At an age when most of his contemporaries were retired, Beau continued to accept nomadic assignments. In 1957, at the age of 67, he packed up his cold weather gear and headed north to the Arctic on a Navy assignment. As the official staff artist to Task Group 572 West he recorded the activities of the International Geophysical Year expedition. The task force set out to establish and supply sites along the DEW (Distant Early Warning) line, a cold war defense project designed to alert the U.S. and Canadian military as to intrusions by unfriendly aircraft. Based in Point Barrow, Alaska, aboard the flagship, USS Eldorado, Beau sailed and flew more than 30,000 miles, painting and sketching the Arctic territory. And this expedition would make history. He captured the action as the Canadian ice breaker Labrador led the way through the Beaufort Sea and the Amundsen Gulf to the famed Bellot Strait. Deep water vessels of the expedition traversed from the Pacific Ocean to the Atlantic Ocean through the ice for the first time in history. The true "Northwest Passage" had been mastered after many failed attempts! Beau wrote in his diary that he was "attracted to many strange places and peoples, but none has held the fascination for him as much as the Northwest Passage....I have the honor to be the first artist to transit the Bellot Strait and first to paint it."
The paintings produced on this expedition, often in difficult conditions, represent some of the most unusual and exquisite works of his career. “Arctic Ice Blink” and “USCG Ice Breaker Making a Lead” and many more works were created during the expedition, and the paintings would later be shown at military and civilian venues throughout the United States.
Two years later, when the Navy launched Task Force 43 to the Antarctic in, November of 1959, Beau was on his way again. This time he was appointed the Official Staff Artist for Operation Deepfreeze 60. The Task Force assignment was to explore the “Eights Coast” and the Bellingshausen Sea.

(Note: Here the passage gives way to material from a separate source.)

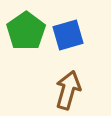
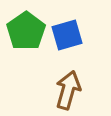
blue square: moved 1 px left
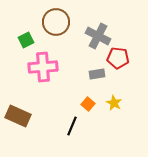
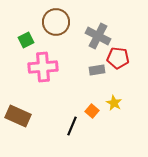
gray rectangle: moved 4 px up
orange square: moved 4 px right, 7 px down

Antarctica proved to be treacherous. The weather was unpredictable as were the constantly changing ice flows. At one point, while crossing a snow bridge across the ice, Beau suddenly fell into an ice crevasse. He dangled dangerously above the dark and freezing water below him. Slowly, as he continued to slip toward the frigid water, in one great yank, his companion, Captain Roy Champion, pulled him of the crevasse. He had been lucky, although his painting arm was injured once more in the process of being saved. The pain he experienced subsequently was the price he paid for having his life saved.

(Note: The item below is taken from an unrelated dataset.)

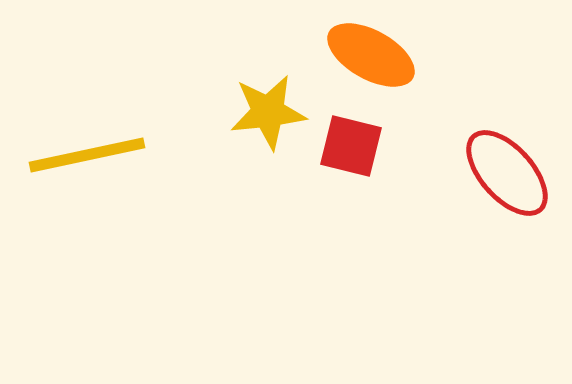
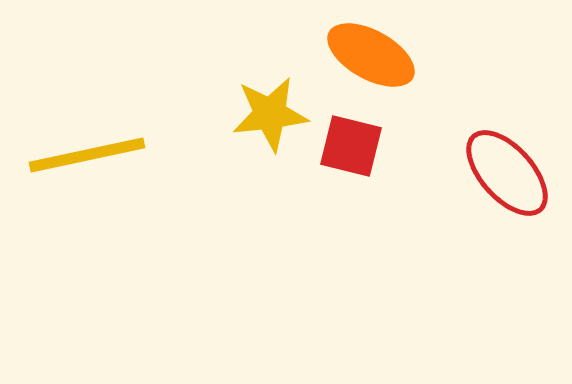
yellow star: moved 2 px right, 2 px down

Beau completed 25 paintings and 350 sketches during the six months of his first expedition to Antarctica. But one of his ambitions was unfulfillesd; weather interfered, and he was unable to achieve his goal of making the pilgrimage to the South Pole. Inspired nonetheless by the intense beauty of the ice and the Antarctic landscape, Beau would persist in his quest to visit the South Pole by returning to the Antarctic in the winter of 1960-61. He was, once again appointed the Official Staff Artist for operation Deep Freeze 61.
As plans his second expedition were drawn up, Commodore MacDonald asked him pointedly, are you up for it? At the age of 71 Beau replied, “Yes sir, on three conditions. If I am able physically do so; if weather conditions of blizzards, white-outs, wind and plain exhaustion do not defeat me; and if you can get me to the Pole!"
Once again, encourages by the beautiful scenery he wrote: "Antarctica is fantastic, indescribable, unpredictable, inexplorable and ruthless, yet hauntingly beautiful....It is alone, apart, defiant and awesome. A great white desert."
With great persistence, Beau finally made it to the South Pole. Planning to stay for just six hours at the pole Station, the weather changed abruptly, and his transport plane was unable to make the landing and pick him up. He and his companions were marooned for seven days at an altitude of 9,000 feet and 20 degrees below zero. He described his experience as "the most rugged in a lifetime of adventure and excitement." The Pole Station is twenty feet underground, and Beau described it as living in a freezer. Despite these challenging conditions, Beau was successful in creating multiple watercolors on location at South Pole Station using the scientists' observation dome as his studio. He also created watercolor sketches, painted in 30-second increments, outdoors in the brilliant sunlight in almost impossibly cold conditions. He wore two pairs of gloves, with hand warmers inside. In the end, he was the first artist in history to create, in plein air, paintings at the geographic South Pole. What was his secret in combating the extreme cold? He mixed torpedo alcohol with water so that his paint would not freeze on his brush. "Mission Accomplished!" he exclaimed. It is remarkable that Beau traveled to Antarctica at over seventy years of age, while producing paintings of historical relevance and dramatic beauty. The first Painting ever created at the South Pole rests today in the collection of the Explorers Club in New York City.